In 1973 eindigt zijn interlandcarrière. Een jaar later tijdens het hoogtepunt van de koude oorlog neemt hij deel aan de Universiade in Moskou, een soort olympische spelen voor studenten. "De druk was natuurlijk minder groot dan bij het Nederlands team, het niveau was wat lager. We waren met zo'n 7000 mensen ondergebracht in een gebouw van 40 verdiepingen. Ik heb vijf weken rijst, doperwten en een ondefinieerbare leverachtige substantie moeten eten. Strikt genomen was het niet te eten. We kregen een rijksdaalder zakgeld en als we de stad ingingen, kregen we een 'oppasser' mee. Het spel was dan natuurlijk die kerel proberen af te schudden. Dus dan gingen vier ons naar links en vier sloegen rechtsaf, en later daarna twee naar links en twee naar rechts. Net zo lang tot we hem kwijt waren. In de prachtige ondergrondse van Moskou lukte dat uiteindelijk. Ik hoop niet dat die arme man daar nog last mee heeft gekregen."
Reedijk speelde in zijn waterpolo-carrière veel tegen Oost-Duitsers, destijds een waterpololand bij uitstek. "Met weinig prettige herinneringen overigens. Het waren gemene, boomlange kerels die stijf stonden van de anabolen en elke smerige truc tot in de finesses beheersten. En natuurlijk beresterk. Ze kwamen makkelijk 15 seconden tot hun zwembroek uit het water, wij hoogstens 5. Toch is waterpolo in het algemeen geen gemene sport. Ik zeg weleens: 'waterpolo is zwemmen met een man op je rug'."

Gebroken rug
In 1975 op de terugweg na een uitwedstrijd in Utrecht krijgt Reedijk een zwaar auto-ongeluk. Hij en teamgenoot Jan-Evert Veer houden allebei een gebroken rug over aan het ongeval. "We reden met z'n drieën in een Renaultje vijf. De vrouw van Jan-Evert reed, we schoten een talud af en moesten bevrijd worden uit de auto. Er stond op maandag een mooie foto van ons in een ziekenhuisbed op de voorpagina van de Telegraaf, maar ik had wel drie wervels gebroken."

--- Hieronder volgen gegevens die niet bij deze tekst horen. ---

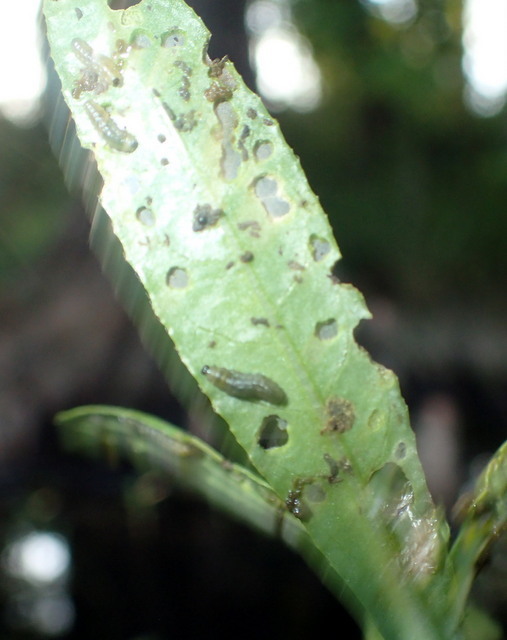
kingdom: Animalia
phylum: Arthropoda
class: Insecta
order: Coleoptera
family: Chrysomelidae
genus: Agasicles
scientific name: Agasicles hygrophila
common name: Alligatorweed flea beetle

In die periode studeerde hij aan de Haagse Academie voor Lichamelijke Opvoeding. "Toen na mijn ontslag uit ziekenhuis terugkwam op school had iedereen zich verzameld in de hal en kreeg ik een staande ovatie. Zoiets raakt je natuurlijk enorm." Na zijn revalidatie weet hij bovendien terug te keren in de Hoofdklasse. "In 1976 werden landskampioen en dat betekende dat we aan de Europacup mochten deelnemen." Daarin blijkt na een verbeten strijd CSKA Moskou uiteindelijk te sterk, uitslag: 7 – 6.
Het waterpolo is volgens Reedijk in de loop van de jaren nogal veranderd en niet geheel ten goede. "Het spel was in mijn tijd bewegelijker. Men vond echter dat de sport attractiever moest worden, maar de verandering van de regels heeft ertoe geleid, dat we nu naar een soort handbal of rugby in het water zitten te kijken. Iedereen ligt in de zone. De aanvallende partij probeert een overtalsituatie te creëren, vaak door een overtreding uit te lokken. Vroeger was het misschien simpeler, maar ook veel amusanter en spannender."